I. Arbeitsvertragsrecht
1. Keine Beteiligung der Schwerbehindertenvertretung vor der Entscheidung über einen Gleichstellungsantrag
§ 178 SGB IX regelt die Aufgaben der Schwerbehindertenvertretung: In Betrieben und Dienststellen, in denen wenigstens 5 schwerbehinderte Menschen nicht nur vorübergehend beschäftigt sind, werden als Schwerbehindertenvertretung eine Vertrauensperson und wenigstens ein stellvertretendes Mitglied gewählt, das die Vertrauensperson im Falle der Verhinderung vertritt (§ 177 Abs. 1 S. 1 SGB IX). Betriebs-, Personalräte und die anderen in § 176 S. 1 SGB IX genannten Gremien sind nach S. 2 der Vorschrift verpflichtet, auf die Wahl der Schwerbehindertenvertretung hinzuwirken.
Nach § 178 Abs. 2 S. 1 Hs.1 SGB IX müssen Arbeitgeber die Schwerbehindertenvertretung in allen Angelegenheiten, die einen einzelnen oder die schwerbehinderten Menschen als Gruppe berühren, unverzüglich umfassend unterrichten und vor einer Entscheidung anhören. Die Unterrichtungs- und Anhörungspflicht besteht u.a. grds. dann, wenn Arbeitgeber schwerbehinderten Menschen innerhalb derselben Dienststelle im Wege einer Umsetzung andere Aufgaben übertragen.
Diese Grundsätze gelten auch für die Umsetzung von behinderten Arbeitnehmern, die durch Bescheid der Bundesagentur für Arbeit (BA) schwerbehinderten Menschen gleichgestellt sind (§ 151 Abs. 1 SGB IX).

^^^^^^^^^^^^^^^^

# [SCHRIFTLICHE AUFGABE]
Schreib den Text über die Beteiligung der Schwerbehindertenvertretung im Arbeitsrecht nach seinem letzten Satz weiter.

^^^^^^^^^^^^^^^^

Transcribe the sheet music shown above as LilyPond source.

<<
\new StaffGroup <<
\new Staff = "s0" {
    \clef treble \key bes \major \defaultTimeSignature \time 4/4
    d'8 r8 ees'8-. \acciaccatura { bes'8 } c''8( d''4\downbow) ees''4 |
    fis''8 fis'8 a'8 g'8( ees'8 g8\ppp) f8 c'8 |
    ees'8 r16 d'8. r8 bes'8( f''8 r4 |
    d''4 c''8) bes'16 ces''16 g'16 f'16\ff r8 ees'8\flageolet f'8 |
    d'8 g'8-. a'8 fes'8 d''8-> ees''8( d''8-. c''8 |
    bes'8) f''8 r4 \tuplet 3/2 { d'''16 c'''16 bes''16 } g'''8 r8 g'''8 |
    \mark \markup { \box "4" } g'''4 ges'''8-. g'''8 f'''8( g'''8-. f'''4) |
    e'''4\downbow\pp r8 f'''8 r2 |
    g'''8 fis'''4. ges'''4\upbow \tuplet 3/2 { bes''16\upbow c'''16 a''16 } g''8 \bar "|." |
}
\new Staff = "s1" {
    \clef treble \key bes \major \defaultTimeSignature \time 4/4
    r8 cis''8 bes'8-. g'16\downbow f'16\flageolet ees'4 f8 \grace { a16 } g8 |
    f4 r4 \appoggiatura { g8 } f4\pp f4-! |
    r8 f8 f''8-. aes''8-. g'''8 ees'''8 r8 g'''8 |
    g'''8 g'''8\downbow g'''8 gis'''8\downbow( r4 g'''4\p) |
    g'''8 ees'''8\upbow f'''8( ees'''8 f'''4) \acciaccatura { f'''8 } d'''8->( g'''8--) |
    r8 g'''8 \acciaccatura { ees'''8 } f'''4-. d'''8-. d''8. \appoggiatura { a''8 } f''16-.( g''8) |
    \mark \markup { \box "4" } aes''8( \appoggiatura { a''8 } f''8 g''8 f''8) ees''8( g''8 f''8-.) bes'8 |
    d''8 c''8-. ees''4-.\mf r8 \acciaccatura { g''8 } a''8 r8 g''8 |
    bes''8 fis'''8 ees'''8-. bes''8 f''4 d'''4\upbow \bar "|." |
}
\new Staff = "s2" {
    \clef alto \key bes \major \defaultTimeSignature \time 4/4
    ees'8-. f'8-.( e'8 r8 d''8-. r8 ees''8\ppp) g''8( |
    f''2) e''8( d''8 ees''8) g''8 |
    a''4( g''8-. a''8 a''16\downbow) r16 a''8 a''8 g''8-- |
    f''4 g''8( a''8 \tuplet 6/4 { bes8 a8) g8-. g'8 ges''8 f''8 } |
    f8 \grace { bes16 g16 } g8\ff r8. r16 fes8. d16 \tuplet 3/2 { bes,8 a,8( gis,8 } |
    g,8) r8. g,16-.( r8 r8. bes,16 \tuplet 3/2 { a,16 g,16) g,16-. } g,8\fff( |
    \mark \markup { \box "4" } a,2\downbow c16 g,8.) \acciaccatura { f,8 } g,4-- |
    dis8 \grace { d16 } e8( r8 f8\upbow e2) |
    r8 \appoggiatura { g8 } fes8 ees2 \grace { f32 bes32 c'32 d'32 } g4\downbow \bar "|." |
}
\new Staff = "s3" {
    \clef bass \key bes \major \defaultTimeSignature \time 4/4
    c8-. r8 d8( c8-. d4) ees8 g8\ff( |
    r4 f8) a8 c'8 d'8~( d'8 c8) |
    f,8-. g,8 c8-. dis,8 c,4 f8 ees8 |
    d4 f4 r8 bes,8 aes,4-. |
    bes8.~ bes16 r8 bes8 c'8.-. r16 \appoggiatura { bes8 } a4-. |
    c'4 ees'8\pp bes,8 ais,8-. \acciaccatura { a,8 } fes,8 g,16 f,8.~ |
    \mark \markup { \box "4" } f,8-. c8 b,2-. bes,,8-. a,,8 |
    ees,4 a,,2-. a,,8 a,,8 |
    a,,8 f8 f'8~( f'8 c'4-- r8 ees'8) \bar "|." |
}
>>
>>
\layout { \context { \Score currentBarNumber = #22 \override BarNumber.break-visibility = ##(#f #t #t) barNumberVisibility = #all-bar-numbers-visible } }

^^^^^^^^^^^^^^^^

# [ERGEBNIS]
Hinweis:
Nach § 178 Abs. 2 S. 3 SGB IX (als § 95 Abs. 2 S. 3 SGB IX a.F. am 30.12.2016 in Kraft getreten) ist die Kündigung eines schwerbehinderten Menschen, die Arbeitgeber ohne eine Beteiligung der Schwerbehindertenvertretung nach S. 1 der Vorschrift aussprechen, unwirksam (s. BAG v. 13.12.2018 – 2 AZR 378/18, NJW 2019, 1016 und hierzu die Verfasser, ZAP F. 17 R, S. 950 f. m.w.N. und umfassend: Gundel, ZAT 2017, 50; Bayreuther, NZA 2017, 87.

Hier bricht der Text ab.